In the correction that followed the pre-2008 boom, many investors ''were burned quite badly'' with prices dropping by about 50 per cent thereafter. It has now been just over a year since a new mortgage cap limiting loans to 80 per cent of a property's value for Emiratis and 75 per cent for expatriates came into effect at the end of 2013, around the same time land registration fees doubled to 4 per cent.
''That was the right time to introduce measures to prevent another period of unsustainable growth,'' says Durrani.
While many complained it would price out end users, and Durrani acknowledges it might have been a ''blunt instrument'', he says it has certainly reduced speculative activity for a market that had hitherto expanded at an exponential rate. Developers have also started imposing restrictions on selling to prevent practices such as flipping, Durrani says.

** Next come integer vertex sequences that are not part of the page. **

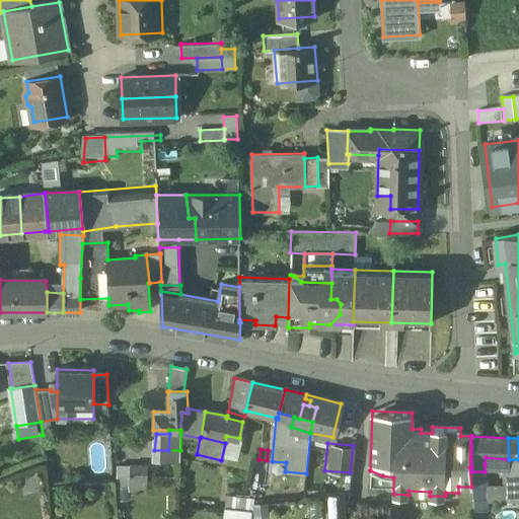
[(168,450),(154,450),(154,460),(179,461),(180,450),(168,450)]
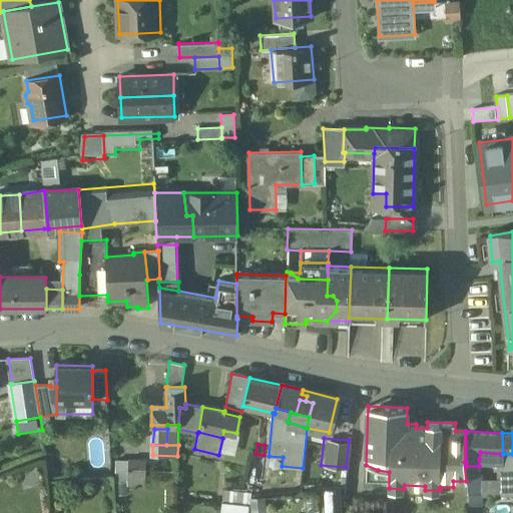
[(106,449),(83,450),(84,465),(107,464),(106,449)]
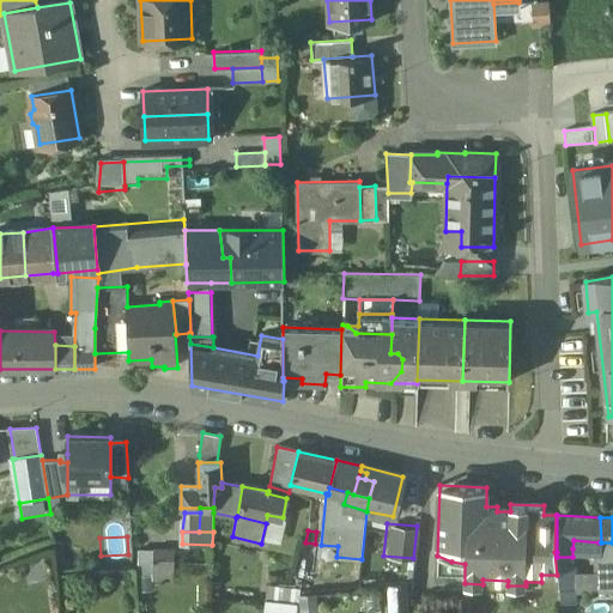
[(599,542),(574,540),(572,548),(580,552),(599,553),(599,542)]
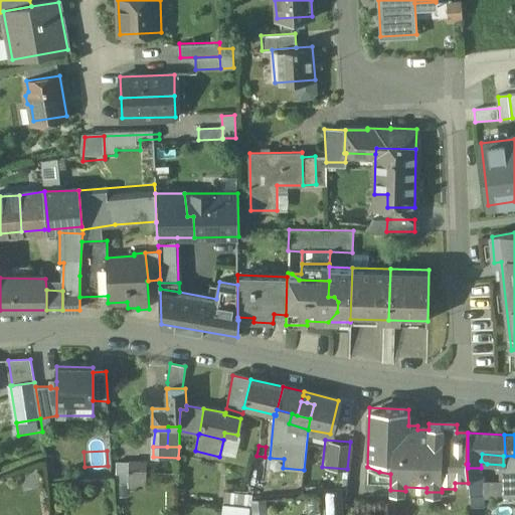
[(514,456),(505,456),(503,456),(503,465),(504,496),(514,495),(514,456)]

But investors and owners need not worry about the market bottoming out, he says. While in terms of villas alone, there are an estimated 10,000 units due over the next two years, the population should grow by 400,000 in the build-up to the World Expo 2020 in Dubai as more new jobs are created.
Durrani says the competing interests of keeping investments lucrative while ensuring enough housing capacity appear to have been managed well. ''When you match [demand] up against the supply, we're suggesting it should be pretty well matched.''
He also notes the anticipated rapprochement in diplomatic relations between the West and Iran could result in an economic boom for Dubai, which would initially impact commercial property values before flowing into residential property. Iran is widely expected to sign a linchpin anti-nuclear pact with the US on June 30 and come in from the cold.
''When sanctions were introduced ten years ago, the Iranian export market was a huge part of Dubai's economy,'' says Durrani. ''That's obviously faded away and replaced with other things, but we expect Dubai to resume its position as a hub for any international business looking at Iran.''
The development of a healthy affordable housing market, as indicated by a recent Dubai Municipality proposal that would see developers undertake such developments alongside their projects, would lead to a further ''evolution'' of the real estate market.
''The affordability issue I think is core for the UAE across the board. When you've got expats who are now staying for longer and starting families in the UAE, they are all aspiring to live in larger properties that happen to be villas [that] tend to be out of [their] reach financially — so there is still a huge market yet to be tapped into with affordable housing.''
If executed well, this class of housing could draw in institutional investment funds such as pension schemes given the almost inexhaustible supply of customers in this category. All of these factors suggest a healthy outlook for the Dubai property market, says Durrani. ''The market is starting to find its floor and after a period of time you'll see prices start to pick up again and demand rise.''
Across the border in Sharjah, Dubai's steady rental market and Ajman's cheap and abundant residential units have been luring residents away. After a rental market growth of 26.4 per cent in the first three quarters of last year, growth came to an abrupt halt in the fourth quarter, which saw a 0.5 per cent increase, according to Cluttons figures.
''The Dubai market, oil prices, [project] completions in Sharjah, the Ajman stock — you've had a number of things contributing to the overall stabilisation,'' says Durrani.
This has been good news for tenants, with malleable landlords seeking to avoid periods of empty units.